Task requirements: List each line of the material below that contains the word "does", copying the lines in full. Treat the match as case-sensitive.

Dataset excerpts:
/---

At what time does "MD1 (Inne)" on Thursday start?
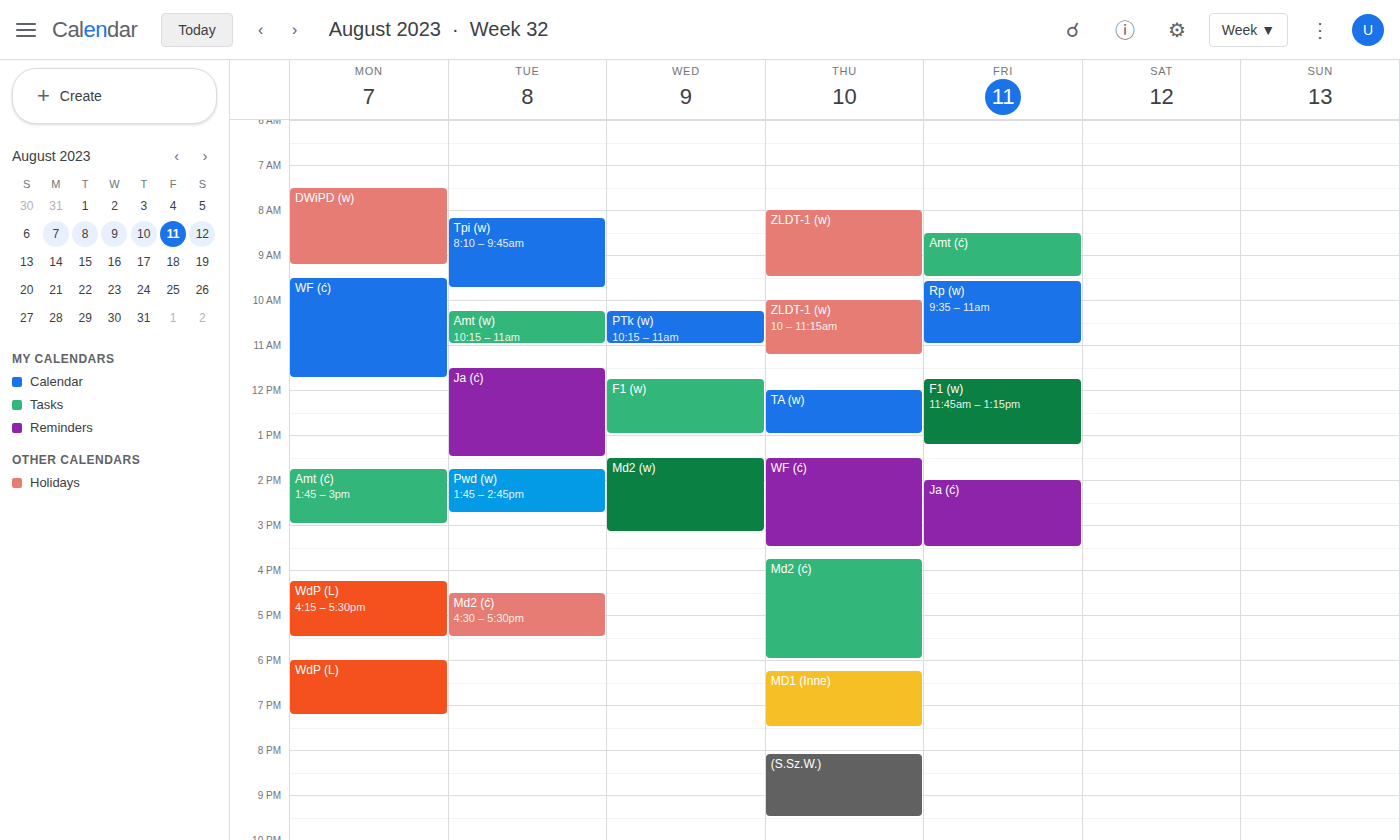
18:15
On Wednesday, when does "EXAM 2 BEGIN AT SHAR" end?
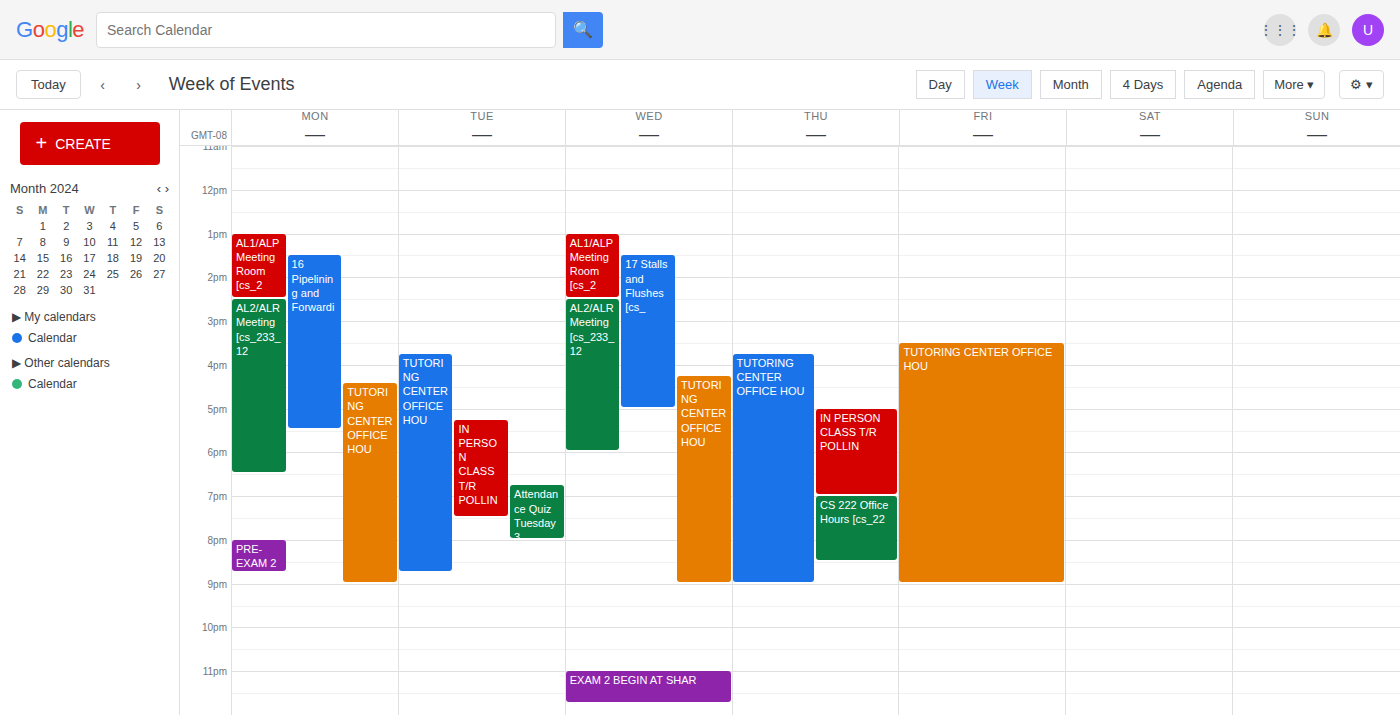
11:45 PM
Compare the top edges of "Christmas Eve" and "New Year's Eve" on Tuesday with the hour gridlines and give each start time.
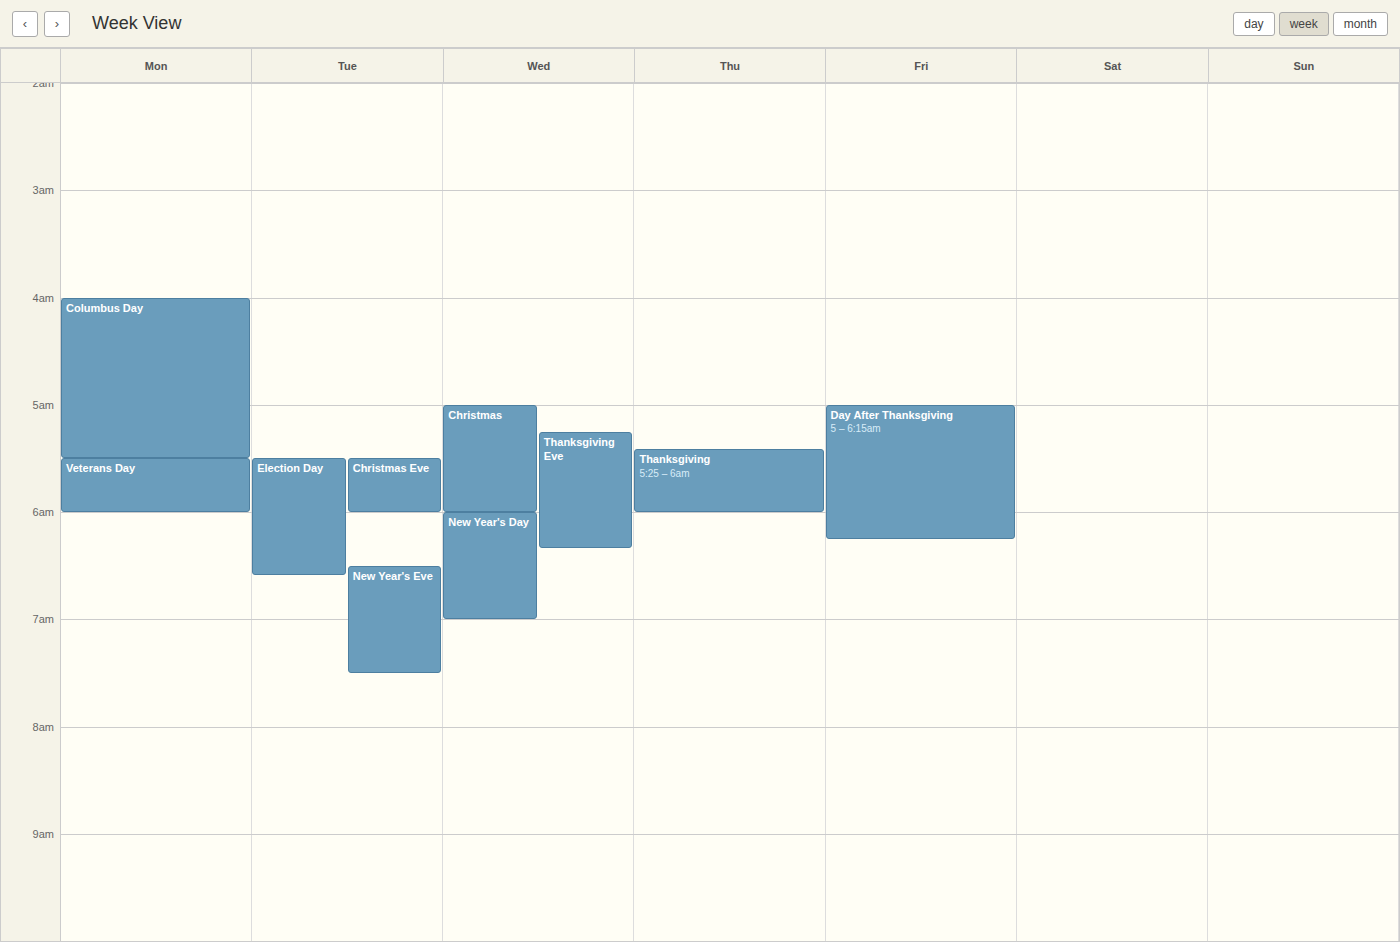
"Christmas Eve": 5:30 AM, halfway between the 5 AM and 6 AM lines. "New Year's Eve": 6:30 AM, halfway between the 6 AM and 7 AM lines.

\---

Correct response:
At what time does "MD1 (Inne)" on Thursday start?
On Wednesday, when does "EXAM 2 BEGIN AT SHAR" end?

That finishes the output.